Nearly three years on, the measure first vaunted to revolutionise consumer rights across the EU has finally been signed off by EU Ministers. Scheduled for implementation in Autumn 2013, the measure’s main focus is on distance selling, but should businesses be quaking? Mark Smith reports the key changes in store.
Topic: Consumer Protection
Who: European Parliament
When: 23 June 2011
Law stated as at: 6 July 2011
The European Parliament has approved a new Consumer Rights Directive which strengthens the protection provided to consumers shopping online by granting them benefits such as a 14-day cooling off period post delivery of a purchase and compelling traders to provide access to precise information regarding total price, goods ordered and trader's contact details.
In particular, the directive regulates off-premises and distance contracts, protecting consumers who wish to purchase goods within the European Union in an aim to boost consumer confidence and cross border sales. As per the European Parliament, only 7% of Internet users have placed cross-border orders within the EU despite the growing online trade business. The patchwork fragmentation of Member States' rules and concerns about late and non-delivery are some of the reasons cited by the Parliament for consumer reluctance.
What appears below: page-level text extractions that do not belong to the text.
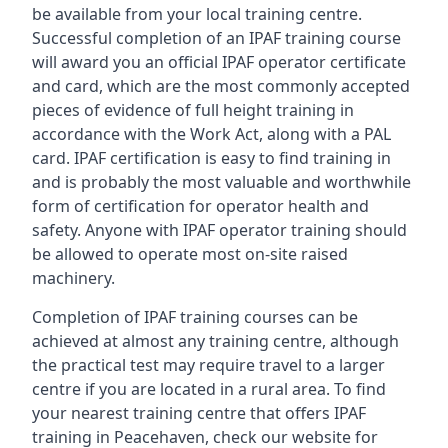
be available from your local training centre.
Successful completion of an IPAF training course
will award you an official IPAF operator certificate
and card, which are the most commonly accepted
pieces of evidence of full height training in
accordance with the Work Act, along with a PAL
card. IPAF certification is easy to find training in
and is probably the most valuable and worthwhile
form of certification for operator health and
safety. Anyone with IPAF operator training should
be allowed to operate most on-site raised
machinery.
Completion of IPAF training courses can be
achieved at almost any training centre, although
the practical test may require travel to a larger
centre if you are located in a rural area. To find
your nearest training centre that offers IPAF
training in Peacehaven, check our website for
The directive, first proposed in 2008 was finally passed after two and a half years of tough negotiations in an overwhelming majority with 615 votes in favour. Andreas Schwab (EEP, DE), the European Parliament's chief negotiator said:
"The new directive is thus a good example of how more Europe brings more benefits to consumers and traders alike. We have reached a well-balanced deal which meets both calls from consumers and business interests."
Member states now have 2 years to implement the new Consumer Rights Directive and incorporate it within national laws.
Key Provisions of the Directive:
Some of the key provisions of the new legislation are as follows:
14 day withdrawal period
Under the new rules, barring certain exceptions consumers will have a period of 14 calendar days to cancel/change their minds with regards to distance and off-premises purchases. For goods, such a period begins from the day the purchase is delivered and for services the consumer has 14 days from the day he/she contracts for the services. If the consumer does change their mind, sellers must refund the price paid by consumers within 14 days of the withdrawal.
Further, if a seller fails to inform a consumer about the right to withdraw, the period for withdrawal will automatically extend to an additional 12 months.
Exceptions to the withdrawal period
The exceptions for the right to withdraw largely mirror existing exceptions such as in the case of car rentals, airline tickets and hotel bookings, magazines (with the exception of subscription contracts), goods which deteriorate or expire rapidly.
Amongst the new exceptions included were digital goods (i.e. music, films, software programmes) where the sale is considered irreversible once the download has begun and the supply of sealed goods which are not suitable for return once unsealed due to hygiene or health reasons.
Buyers must be provided with precise information
Sellers must provide consumers with precise information regarding the nature of the goods or services being purchased, the identity and address of the seller, the total price, arrangements for payment and delivery etc. Said information must be provided in a durable medium allowing consumers to store and access information for future reference. Further, sellers may not rely on default options i.e. "pre-ticked boxes" reducing the possibility of hidden charges such as a premium delivery service or insurance. If the seller does not obtain the consumer's express consent in advance then the consumer may be entitled to reimbursement for hidden charges.
Reduction of red tape for small and medium sized businesses
However, the above requirements will not apply to "day-to-day transactions" which are performed immediately, thereby cutting down any red tape requirements for small businesses such as the local grocer or workman doing home repairs. Further, the right of withdrawal would not apply to the supply of service in the case of "urgent repairs or maintenance".
To address consumer concerns regarding this issue, under the new directive, if the delivery date is not specified, seller must deliver goods as soon as possible and all goods must be delivered within 30 days otherwise consumers have the right to cancel purchase. Also, the trader is responsible for any damage or loss to goods during delivery and responsibility only passes to the consumer on receipt of goods.
Charges on payment method and customer service help lines
As per the directive, sellers are prohibiting from charging a marked up fee for payment methods such as credit or debt cards. In addition, when operating customer service telephone lines, the seller must charge consumers at a normal/basic rate rather than at a premium.
Why this matters:
Although EU member states have up to two years to implement the new rules, from UK's perspective, the new directive will not radically alter the protection currently provided to consumers shopping online. Under the Consumer Protection (Distance Selling) Regulations 2000/2334, online sellers must provide consumers with much of the same information prior to purchase.
Similarly the timelines for delivery and allocation of risk have remained the same under the new directive. The main change is an increase in the cancellation period for UK consumers from 7 working days to 14 calendar days. What the directive does do for the UK is to consolidate and clarify much of the consumer law governing online shopping. However, it is best for traders and consumers alike to wait and see how the new regulations are drafted.